Recently, I had the privilege of journeying with members of our staff and teens from our congregation on a service/learning trip to New Orleans and Mississippi. It was meant to be a transformative Jewish experience for them, and I am convinced it was. What I didn’t expect was that it would be transformative for me.
This is a season of counting the omer, the days of our journey from our festival of freedom at Passover to the time when we received the Torah at Mount Sinai on Shavuot. There are 50 days in all; this Shabbat marks the 43rd day. And since these holidays are also connected with the agricultural cycle, the counting of the omer is a time of trepidation – these days of spring will determine whether we have an abundant harvest or not. Will the hard work of planting and tending come to fruition, or will it be wiped away by drought or pests? It is a time of both fear and anticipation.
On our group’s journey, we planted bulrushes in the bayous outside New Orleans to help prevent soil erosion. (How amazing to do that during Passover, thinking about baby Moses hidden among the bulrushes in the Nile!) We worked on a Habitat for Humanity build, where we had the privilege of working alongside the future owner of the home.
As our trip continued up the Mississippi Delta, we encountered other countings.
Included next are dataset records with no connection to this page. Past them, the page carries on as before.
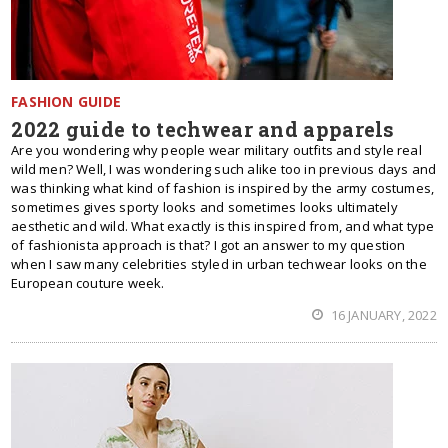
FASHION GUIDE
2022 guide to techwear and apparels
Are you wondering why people wear military outfits and style real
wild men? Well, I was wondering such alike too in previous days and
was thinking what kind of fashion is inspired by the army costumes,
sometimes gives sporty looks and sometimes looks ultimately
aesthetic and wild. What exactly is this inspired from, and what type
of fashionista approach is that? I got an answer to my question
when I saw many celebrities styled in urban techwear looks on the
European couture week.
16 JANUARY, 2022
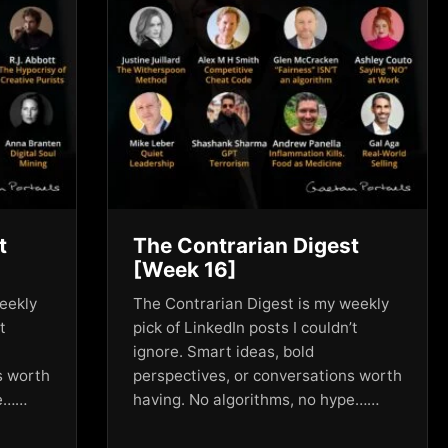
t
The Contrarian Digest
[Week 16]
eekly
The Contrarian Digest is my weekly
t
pick of LinkedIn posts I couldn’t
ignore. Smart ideas, bold
s worth
perspectives, or conversations worth
pe……
having. No algorithms, no hype……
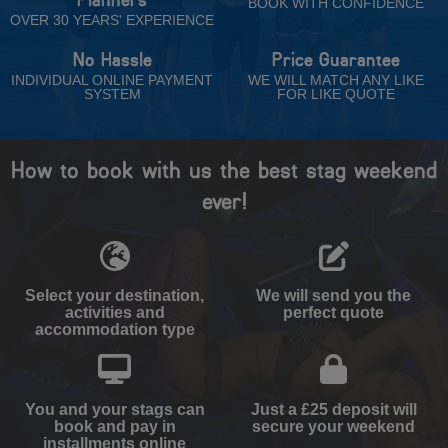
BOOK WITH CONFIDENCE
OVER 30 YEARS' EXPERIENCE
No Hassle
Price Guarantee
INDIVIDUAL ONLINE PAYMENT
WE WILL MATCH ANY LIKE
SYSTEM
FOR LIKE QUOTE
How to book with us the best stag weekend
ever!
Select your destination,
We will send you the
activities and
perfect quote
accommodation type
You and your stags can
Just a £25 deposit will
book and pay in
secure your weekend
installments online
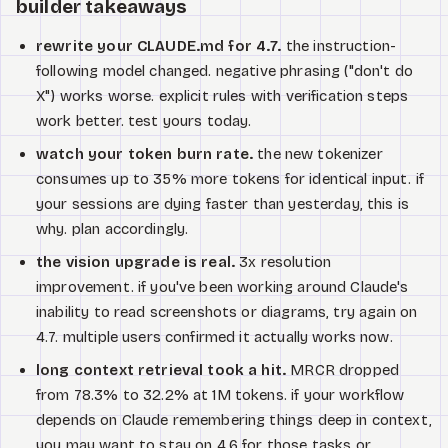
builder takeaways
rewrite your CLAUDE.md for 4.7.
the instruction-
following model changed. negative phrasing ("don't do
X") works worse. explicit rules with verification steps
work better. test yours today.
watch your token burn rate.
the new tokenizer
consumes up to 35% more tokens for identical input. if
your sessions are dying faster than yesterday, this is
why. plan accordingly.
the vision upgrade is real.
3x resolution
improvement. if you've been working around Claude's
inability to read screenshots or diagrams, try again on
4.7. multiple users confirmed it actually works now.
long context retrieval took a hit.
MRCR dropped
from 78.3% to 32.2% at 1M tokens. if your workflow
depends on Claude remembering things deep in context,
you may want to stay on 4.6 for those tasks or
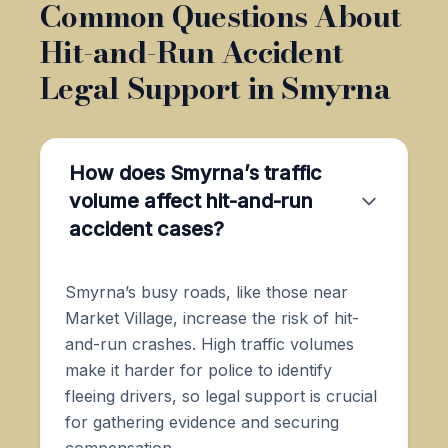
Common Questions About
Hit-and-Run Accident
Legal Support in Smyrna
How does Smyrna’s traffic
volume affect hit-and-run
accident cases?
Smyrna’s busy roads, like those near
Market Village, increase the risk of hit-
and-run crashes. High traffic volumes
make it harder for police to identify
fleeing drivers, so legal support is crucial
for gathering evidence and securing
compensation.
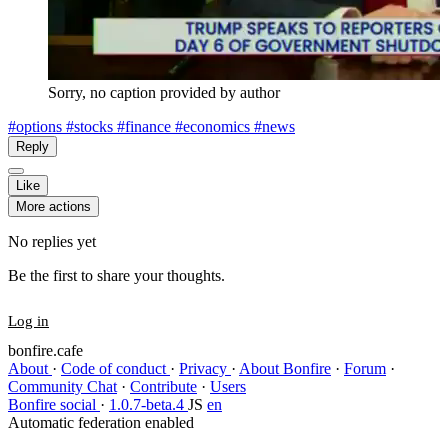
Sorry, no caption provided by author
#options
#stocks
#finance
#economics
#news
Reply
Like
More actions
No replies yet
Be the first to share your thoughts.
Log in
bonfire.cafe
About
·
Code of conduct
·
Privacy
·
About Bonfire
·
Forum
·
Community Chat
·
Contribute
·
Users
Bonfire social
·
1.0.7-beta.4
JS
en
Automatic federation enabled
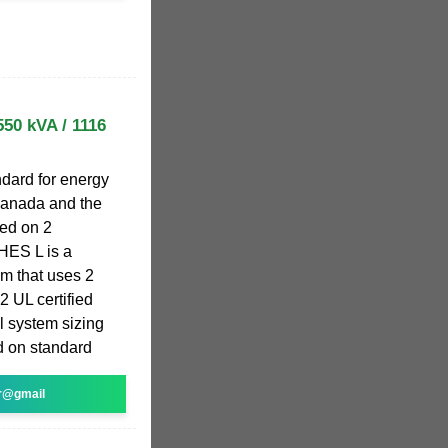
550 kVA / 1116
ndard for energy
Canada and the
ed on 2
HES L is a
m that uses 2
2 UL certified
l system sizing
ed on standard
r@gmail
It had been exactly 150 years since the formal end of the civil war and 50 years since the march over that narrow bridge in Selma. It is a season of great celebration – for all the work that has been done to make this a more just society, a more perfect union. There has been reunion after reunion to honor those who gave their blood, sweat, tears – even their lives – to move us closer to the promised land.
Along the way, we stood in the old headquarters of COFO in Jackson, Mississippi. COFO was the Council of Federated Organizations – a coalition of the major civil rights organizations operating in Mississippi in the early 1960’s. I personally had never heard of COFO, and the more I learned, the more I was amazed, inspired, agitated. Here was a place that brought together the NAACP, the Congress of Racial Equality (CORE), the Southern Christian Leadership Council (SCLC), and the Student Nonviolent Coordinating Committee (SNCC) to coordinate voter registration and other civil rights activities.
It was incredible to stand in this space with a bunch of 17 and 18 year olds, hearing about how a group of (in no small part) 17 and 18 year olds – many Jews among them-worked 50 years ago in relative anonymity to make the world a better place. COFO brought together rivals and people with competing philosophies about how to bring true civil rights to fruition.
Now, the offices of COFO are a beautiful museum dedicated to the organizations that had the courage to fight uphill battles and the wisdom to come together – despite their differences – and pull in the same direction.
And as we were standing in that truly sacred space, listening to inspiring stories of the work that was done there by ordinary people, one of our students said, “Maybe it’s time to move the museum displays to the side and get back to work.”
When we were enslaved in Egypt, the Torah says, the Egyptians made us serve them b’farech, with crushing labor (Exodus 1:13). This week’s Torah portion demands that, when we enter the promised land, we not rule over others b’farech (Leviticus 25:43).
As we count the years since the great movement in our own nation, we also wonder if the planting that was done in the civil rights era will come to fruition, if we will reap the harvest of our predecessors’ hard work. Americans are being crushed once again, with violence and economic and racial inequality. We have not yet achieved the magical, transcendent moment of Sinai.
We should celebrate the legacies of the past – the times when we glimpsed freedom.
But then, we need to get back to work. Our Torah commands it.